■ WHAT YOU NEED TO DO
Count the lines below that carry the word "TOUCHPAD". Answer with that number alone.

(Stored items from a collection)
____________________
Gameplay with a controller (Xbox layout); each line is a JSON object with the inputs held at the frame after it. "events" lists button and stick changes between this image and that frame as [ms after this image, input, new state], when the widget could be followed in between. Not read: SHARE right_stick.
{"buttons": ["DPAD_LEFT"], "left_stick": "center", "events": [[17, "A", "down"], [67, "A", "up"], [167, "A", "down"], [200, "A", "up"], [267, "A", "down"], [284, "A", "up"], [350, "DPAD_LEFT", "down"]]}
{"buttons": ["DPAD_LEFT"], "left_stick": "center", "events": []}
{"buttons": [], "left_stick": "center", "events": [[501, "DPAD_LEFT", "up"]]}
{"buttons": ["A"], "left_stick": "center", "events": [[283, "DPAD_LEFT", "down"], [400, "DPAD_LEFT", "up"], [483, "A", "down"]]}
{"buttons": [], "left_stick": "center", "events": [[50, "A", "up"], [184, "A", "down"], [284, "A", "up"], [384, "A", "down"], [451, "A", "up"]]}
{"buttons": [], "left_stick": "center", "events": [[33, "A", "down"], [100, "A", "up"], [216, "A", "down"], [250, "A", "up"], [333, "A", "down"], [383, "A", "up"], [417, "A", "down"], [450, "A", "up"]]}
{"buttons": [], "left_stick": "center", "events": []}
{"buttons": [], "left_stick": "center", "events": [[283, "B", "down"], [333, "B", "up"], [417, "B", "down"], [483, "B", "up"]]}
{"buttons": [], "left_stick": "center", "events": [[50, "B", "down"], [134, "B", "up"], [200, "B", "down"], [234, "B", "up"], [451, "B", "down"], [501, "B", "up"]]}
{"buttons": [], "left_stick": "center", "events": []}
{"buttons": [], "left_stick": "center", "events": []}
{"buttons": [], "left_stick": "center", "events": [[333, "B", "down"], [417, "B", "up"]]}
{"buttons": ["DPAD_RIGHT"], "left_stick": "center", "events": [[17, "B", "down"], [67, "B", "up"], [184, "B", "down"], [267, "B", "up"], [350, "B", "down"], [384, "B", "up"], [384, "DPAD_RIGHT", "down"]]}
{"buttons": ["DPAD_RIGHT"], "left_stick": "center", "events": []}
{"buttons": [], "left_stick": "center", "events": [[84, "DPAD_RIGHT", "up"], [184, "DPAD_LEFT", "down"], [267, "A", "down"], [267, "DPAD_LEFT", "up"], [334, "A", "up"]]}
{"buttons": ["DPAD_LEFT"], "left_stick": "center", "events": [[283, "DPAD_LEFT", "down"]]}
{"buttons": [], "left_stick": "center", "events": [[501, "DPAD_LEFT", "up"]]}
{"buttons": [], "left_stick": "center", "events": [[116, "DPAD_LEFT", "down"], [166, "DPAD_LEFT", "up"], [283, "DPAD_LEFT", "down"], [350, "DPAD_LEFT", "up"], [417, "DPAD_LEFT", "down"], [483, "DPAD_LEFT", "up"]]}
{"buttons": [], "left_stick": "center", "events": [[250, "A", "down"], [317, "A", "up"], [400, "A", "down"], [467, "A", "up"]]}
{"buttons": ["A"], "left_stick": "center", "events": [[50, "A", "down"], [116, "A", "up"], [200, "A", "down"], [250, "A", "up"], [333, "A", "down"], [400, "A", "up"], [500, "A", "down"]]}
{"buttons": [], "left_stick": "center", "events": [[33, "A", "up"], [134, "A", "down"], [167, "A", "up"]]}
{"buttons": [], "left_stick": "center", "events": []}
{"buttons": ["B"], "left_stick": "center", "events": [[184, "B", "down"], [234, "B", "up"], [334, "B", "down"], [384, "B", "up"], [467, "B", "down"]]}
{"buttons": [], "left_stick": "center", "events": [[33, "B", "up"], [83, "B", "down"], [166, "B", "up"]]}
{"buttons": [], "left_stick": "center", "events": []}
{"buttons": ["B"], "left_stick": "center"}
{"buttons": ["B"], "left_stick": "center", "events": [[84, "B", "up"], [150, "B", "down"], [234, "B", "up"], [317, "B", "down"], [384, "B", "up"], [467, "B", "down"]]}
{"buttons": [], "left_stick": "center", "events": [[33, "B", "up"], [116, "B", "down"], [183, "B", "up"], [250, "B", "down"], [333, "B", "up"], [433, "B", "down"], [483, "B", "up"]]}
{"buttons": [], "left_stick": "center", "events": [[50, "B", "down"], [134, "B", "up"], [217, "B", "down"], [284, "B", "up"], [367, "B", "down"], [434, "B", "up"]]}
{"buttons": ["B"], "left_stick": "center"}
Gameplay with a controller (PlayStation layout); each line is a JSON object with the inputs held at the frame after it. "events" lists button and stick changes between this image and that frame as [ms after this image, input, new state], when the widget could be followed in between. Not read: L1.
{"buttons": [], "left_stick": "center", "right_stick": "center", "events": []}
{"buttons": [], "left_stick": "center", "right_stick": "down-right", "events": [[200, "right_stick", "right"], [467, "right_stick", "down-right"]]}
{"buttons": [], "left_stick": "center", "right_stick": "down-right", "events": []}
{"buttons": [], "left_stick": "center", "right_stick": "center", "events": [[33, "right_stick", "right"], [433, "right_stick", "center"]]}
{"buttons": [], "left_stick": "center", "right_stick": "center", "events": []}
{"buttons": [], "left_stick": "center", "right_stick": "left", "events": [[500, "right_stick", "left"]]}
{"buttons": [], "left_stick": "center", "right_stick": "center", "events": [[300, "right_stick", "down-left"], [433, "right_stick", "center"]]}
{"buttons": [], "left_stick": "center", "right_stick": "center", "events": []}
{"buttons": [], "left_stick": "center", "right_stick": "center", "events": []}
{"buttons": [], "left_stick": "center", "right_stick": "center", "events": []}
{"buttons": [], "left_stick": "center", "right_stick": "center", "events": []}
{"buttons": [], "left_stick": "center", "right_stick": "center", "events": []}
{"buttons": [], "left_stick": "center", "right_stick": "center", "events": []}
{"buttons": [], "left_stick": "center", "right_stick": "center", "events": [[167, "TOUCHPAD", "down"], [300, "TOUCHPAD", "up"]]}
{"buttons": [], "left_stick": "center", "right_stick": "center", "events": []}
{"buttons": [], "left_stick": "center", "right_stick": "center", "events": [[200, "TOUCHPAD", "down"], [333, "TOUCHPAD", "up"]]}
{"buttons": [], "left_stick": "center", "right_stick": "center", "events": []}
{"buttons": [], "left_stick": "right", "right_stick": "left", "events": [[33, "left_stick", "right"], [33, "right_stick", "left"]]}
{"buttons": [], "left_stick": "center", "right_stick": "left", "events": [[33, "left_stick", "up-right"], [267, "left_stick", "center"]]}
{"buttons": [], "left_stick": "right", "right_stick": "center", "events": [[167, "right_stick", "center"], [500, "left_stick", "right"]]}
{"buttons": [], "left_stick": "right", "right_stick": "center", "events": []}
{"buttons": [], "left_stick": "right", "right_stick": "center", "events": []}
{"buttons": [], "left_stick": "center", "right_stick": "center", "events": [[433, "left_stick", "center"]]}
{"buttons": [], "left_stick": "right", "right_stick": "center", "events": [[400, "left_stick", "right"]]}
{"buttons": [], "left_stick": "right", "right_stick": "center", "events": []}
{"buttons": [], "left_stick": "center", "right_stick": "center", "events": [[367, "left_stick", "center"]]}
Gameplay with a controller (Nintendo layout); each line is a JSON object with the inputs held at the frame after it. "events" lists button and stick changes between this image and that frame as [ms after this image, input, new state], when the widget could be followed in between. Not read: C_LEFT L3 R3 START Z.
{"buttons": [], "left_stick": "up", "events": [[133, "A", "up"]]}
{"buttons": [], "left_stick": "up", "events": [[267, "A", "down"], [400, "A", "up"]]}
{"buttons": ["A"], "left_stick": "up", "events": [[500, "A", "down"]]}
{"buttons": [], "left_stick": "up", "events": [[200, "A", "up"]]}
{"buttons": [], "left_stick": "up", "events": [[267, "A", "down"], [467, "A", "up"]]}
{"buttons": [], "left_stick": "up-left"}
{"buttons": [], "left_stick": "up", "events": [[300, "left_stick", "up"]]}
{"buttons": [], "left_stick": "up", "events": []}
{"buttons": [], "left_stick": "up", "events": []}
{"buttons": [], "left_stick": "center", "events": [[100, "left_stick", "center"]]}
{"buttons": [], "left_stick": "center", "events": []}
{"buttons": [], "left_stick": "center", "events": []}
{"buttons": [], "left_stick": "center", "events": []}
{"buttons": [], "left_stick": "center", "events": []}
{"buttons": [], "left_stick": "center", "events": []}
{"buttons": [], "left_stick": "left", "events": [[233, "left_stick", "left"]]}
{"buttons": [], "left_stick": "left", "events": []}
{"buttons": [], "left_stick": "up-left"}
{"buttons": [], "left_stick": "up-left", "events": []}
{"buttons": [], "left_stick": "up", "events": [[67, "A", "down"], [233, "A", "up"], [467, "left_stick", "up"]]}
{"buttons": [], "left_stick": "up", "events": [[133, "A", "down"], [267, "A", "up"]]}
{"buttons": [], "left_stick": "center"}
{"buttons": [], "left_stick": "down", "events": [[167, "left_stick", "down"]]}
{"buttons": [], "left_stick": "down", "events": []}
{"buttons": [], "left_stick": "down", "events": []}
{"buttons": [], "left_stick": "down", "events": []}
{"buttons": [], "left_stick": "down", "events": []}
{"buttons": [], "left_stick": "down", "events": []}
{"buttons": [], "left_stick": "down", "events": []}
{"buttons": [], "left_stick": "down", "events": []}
____________________
■ WRITTEN RESPONSE
2